Environmental education and local, accurate informational resources will be available to
all Wake County citizens, including the general public, Wake County employees and
officials, the regulated community, schools, and government agencies at all levels.
• Wake County employees and officials will become role models for environmental
    stewardship by adopting practices that protect the environment in their workplaces,
    homes, and communities. The County Environmental Stewardship Network will
    focus on internal environmental education and environmental information initiatives.
• Government agencies (employees at all levels of government) will utilize
    partnerships and develop collaborative initiatives that enhance the efficiency and
    effectiveness of environmental education and environmental information programs
    and services that result in the adoption of practices that protect the environment.
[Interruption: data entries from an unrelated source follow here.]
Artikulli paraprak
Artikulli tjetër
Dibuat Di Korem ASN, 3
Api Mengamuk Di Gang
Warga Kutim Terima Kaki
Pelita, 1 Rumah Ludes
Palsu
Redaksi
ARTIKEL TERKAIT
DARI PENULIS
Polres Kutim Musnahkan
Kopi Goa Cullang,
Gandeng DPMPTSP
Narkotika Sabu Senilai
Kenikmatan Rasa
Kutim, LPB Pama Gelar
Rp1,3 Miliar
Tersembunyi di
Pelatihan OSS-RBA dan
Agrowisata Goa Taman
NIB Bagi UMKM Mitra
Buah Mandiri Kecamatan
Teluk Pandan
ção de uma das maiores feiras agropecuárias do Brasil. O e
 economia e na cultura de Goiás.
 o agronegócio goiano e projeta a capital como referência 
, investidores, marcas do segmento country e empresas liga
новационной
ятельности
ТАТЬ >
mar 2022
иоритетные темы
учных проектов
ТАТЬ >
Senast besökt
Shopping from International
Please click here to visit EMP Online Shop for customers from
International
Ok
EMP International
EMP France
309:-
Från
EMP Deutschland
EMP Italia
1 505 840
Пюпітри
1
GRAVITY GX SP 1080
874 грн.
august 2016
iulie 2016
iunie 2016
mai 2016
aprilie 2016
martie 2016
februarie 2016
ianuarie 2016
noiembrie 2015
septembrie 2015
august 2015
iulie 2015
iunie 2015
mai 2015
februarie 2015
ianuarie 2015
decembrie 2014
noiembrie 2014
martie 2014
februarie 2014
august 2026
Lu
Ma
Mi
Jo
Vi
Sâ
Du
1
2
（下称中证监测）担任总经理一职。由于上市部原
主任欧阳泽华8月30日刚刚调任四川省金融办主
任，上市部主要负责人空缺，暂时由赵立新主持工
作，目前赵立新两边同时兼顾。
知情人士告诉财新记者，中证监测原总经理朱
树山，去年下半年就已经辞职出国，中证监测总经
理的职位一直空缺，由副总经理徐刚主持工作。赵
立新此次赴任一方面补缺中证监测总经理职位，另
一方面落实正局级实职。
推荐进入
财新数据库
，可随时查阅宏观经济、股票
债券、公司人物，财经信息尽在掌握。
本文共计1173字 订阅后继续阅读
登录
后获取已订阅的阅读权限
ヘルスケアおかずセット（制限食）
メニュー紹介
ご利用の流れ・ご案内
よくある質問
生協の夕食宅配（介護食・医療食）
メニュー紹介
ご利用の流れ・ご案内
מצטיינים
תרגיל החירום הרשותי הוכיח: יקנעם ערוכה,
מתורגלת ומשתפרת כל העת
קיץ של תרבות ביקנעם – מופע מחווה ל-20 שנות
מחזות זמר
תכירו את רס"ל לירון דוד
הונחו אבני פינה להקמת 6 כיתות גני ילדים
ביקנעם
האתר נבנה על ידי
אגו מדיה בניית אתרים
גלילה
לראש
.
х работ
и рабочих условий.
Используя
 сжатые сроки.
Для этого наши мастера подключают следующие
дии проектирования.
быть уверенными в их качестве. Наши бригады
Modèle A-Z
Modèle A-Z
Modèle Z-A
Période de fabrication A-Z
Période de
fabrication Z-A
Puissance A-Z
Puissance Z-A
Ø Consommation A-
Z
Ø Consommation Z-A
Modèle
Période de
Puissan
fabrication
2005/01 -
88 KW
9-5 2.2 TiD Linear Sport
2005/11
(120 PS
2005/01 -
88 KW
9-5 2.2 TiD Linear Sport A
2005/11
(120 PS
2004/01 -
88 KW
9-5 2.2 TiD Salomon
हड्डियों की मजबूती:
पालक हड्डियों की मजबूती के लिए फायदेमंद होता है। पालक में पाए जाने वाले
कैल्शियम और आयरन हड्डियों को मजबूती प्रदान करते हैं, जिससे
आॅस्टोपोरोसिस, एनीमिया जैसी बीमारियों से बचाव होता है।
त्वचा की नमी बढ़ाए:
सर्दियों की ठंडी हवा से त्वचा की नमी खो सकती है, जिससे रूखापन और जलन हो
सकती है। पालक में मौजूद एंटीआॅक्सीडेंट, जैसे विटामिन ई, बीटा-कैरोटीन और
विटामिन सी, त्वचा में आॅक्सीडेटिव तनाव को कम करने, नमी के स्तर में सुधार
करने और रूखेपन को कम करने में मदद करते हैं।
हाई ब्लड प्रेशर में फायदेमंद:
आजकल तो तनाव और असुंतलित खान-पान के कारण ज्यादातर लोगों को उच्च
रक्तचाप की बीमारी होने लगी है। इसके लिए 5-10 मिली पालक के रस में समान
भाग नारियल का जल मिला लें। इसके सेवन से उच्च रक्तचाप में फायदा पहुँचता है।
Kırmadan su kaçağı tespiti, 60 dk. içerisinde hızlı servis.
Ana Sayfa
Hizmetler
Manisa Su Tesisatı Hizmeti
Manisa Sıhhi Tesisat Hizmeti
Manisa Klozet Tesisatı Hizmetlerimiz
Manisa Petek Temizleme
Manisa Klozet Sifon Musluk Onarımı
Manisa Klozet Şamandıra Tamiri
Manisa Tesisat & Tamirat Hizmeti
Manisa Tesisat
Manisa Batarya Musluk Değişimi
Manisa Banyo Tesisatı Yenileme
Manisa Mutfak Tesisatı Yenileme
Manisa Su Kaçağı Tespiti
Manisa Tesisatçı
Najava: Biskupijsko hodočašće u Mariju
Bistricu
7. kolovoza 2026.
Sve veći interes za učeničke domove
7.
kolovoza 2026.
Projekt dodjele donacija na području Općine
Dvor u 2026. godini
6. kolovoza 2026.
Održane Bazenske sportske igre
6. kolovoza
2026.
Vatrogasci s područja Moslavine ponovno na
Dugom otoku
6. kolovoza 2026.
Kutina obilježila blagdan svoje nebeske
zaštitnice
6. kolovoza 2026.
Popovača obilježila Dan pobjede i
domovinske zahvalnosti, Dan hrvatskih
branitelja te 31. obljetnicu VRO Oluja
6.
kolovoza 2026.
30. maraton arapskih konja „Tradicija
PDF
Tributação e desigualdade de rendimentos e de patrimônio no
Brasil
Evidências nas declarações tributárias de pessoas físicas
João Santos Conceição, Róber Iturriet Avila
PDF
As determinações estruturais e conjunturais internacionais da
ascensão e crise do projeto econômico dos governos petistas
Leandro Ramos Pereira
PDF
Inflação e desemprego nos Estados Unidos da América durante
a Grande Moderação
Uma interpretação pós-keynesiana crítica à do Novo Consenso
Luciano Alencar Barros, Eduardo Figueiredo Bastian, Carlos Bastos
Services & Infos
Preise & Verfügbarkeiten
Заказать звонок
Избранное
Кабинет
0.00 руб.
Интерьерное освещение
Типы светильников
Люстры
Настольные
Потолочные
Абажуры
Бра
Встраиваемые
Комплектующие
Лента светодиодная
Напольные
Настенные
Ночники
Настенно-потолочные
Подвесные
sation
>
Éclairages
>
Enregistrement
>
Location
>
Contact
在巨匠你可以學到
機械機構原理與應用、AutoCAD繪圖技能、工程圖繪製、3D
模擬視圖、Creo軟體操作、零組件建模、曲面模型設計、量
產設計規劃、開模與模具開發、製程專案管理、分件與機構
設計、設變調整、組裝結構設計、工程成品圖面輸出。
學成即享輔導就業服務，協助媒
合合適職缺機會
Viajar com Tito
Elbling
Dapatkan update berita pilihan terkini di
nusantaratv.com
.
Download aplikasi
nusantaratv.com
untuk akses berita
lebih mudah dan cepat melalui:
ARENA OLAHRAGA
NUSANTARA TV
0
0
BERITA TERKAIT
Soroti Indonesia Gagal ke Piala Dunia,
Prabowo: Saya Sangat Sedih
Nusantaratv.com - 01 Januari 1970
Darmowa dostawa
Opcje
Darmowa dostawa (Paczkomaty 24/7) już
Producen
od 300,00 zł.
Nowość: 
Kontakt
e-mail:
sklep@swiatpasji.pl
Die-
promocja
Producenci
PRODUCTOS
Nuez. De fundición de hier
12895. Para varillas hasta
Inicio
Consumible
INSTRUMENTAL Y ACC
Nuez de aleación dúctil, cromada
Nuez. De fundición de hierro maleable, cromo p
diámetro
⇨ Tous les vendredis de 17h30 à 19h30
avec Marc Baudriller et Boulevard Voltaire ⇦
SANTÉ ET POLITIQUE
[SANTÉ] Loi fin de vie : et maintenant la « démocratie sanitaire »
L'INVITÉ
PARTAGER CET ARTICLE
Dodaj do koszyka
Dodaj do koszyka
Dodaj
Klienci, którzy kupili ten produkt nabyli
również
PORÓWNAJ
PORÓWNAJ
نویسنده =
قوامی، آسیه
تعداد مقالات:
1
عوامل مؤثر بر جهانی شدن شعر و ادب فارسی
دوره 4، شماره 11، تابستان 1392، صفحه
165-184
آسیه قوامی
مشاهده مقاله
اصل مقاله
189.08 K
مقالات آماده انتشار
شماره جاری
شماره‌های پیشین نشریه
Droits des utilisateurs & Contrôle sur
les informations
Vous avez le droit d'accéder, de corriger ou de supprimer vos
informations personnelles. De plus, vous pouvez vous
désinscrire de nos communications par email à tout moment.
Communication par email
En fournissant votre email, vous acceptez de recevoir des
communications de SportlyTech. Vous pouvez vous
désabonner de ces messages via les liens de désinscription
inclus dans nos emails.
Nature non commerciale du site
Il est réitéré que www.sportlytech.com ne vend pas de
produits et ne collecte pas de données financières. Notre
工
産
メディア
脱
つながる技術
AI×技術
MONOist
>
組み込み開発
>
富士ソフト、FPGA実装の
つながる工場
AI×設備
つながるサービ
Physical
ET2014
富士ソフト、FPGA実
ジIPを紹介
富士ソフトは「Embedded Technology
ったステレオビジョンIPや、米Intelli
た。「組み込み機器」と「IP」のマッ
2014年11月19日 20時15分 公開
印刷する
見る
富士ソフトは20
• Wake County regulated community (businesses, developers, contractors,
    consultants, engineers, landowners, architects, farmers, government, green
    industry) will be motivated to participate in environmental policy discussions and be
    active environmental stewards by adopting practices that protect the environment.
• Wake County citizens will become environmentally literate and motivated to be
    active environmental stewards by adopting practices that protect the environment in
    their homes, communities, and workplaces.
• Wake County schools (students, parents and educators in public, private, home
    schools at all grade levels) will become environmentally literate and motivated to be
    active environmental stewards by adopting practices that protect the environment on
    their school campus as well as in their homes and communities. Environmental
    education will be an integral part of every Wake County student’s educational
    experience.

The purpose of environmental education is to create new patterns of environmentally
responsible behavior. Documentation of effective environmental education is not solely
measured by the number of programs or an increase in awareness and knowledge test
scores, but in the willingness of citizens to apply new skills and personal commitment
when given the opportunity to actively practice environmental stewardship in their
community. All responsible citizen actions performed individually and collectively, will
serve to successfully achieve the goals of the Wake County E S A.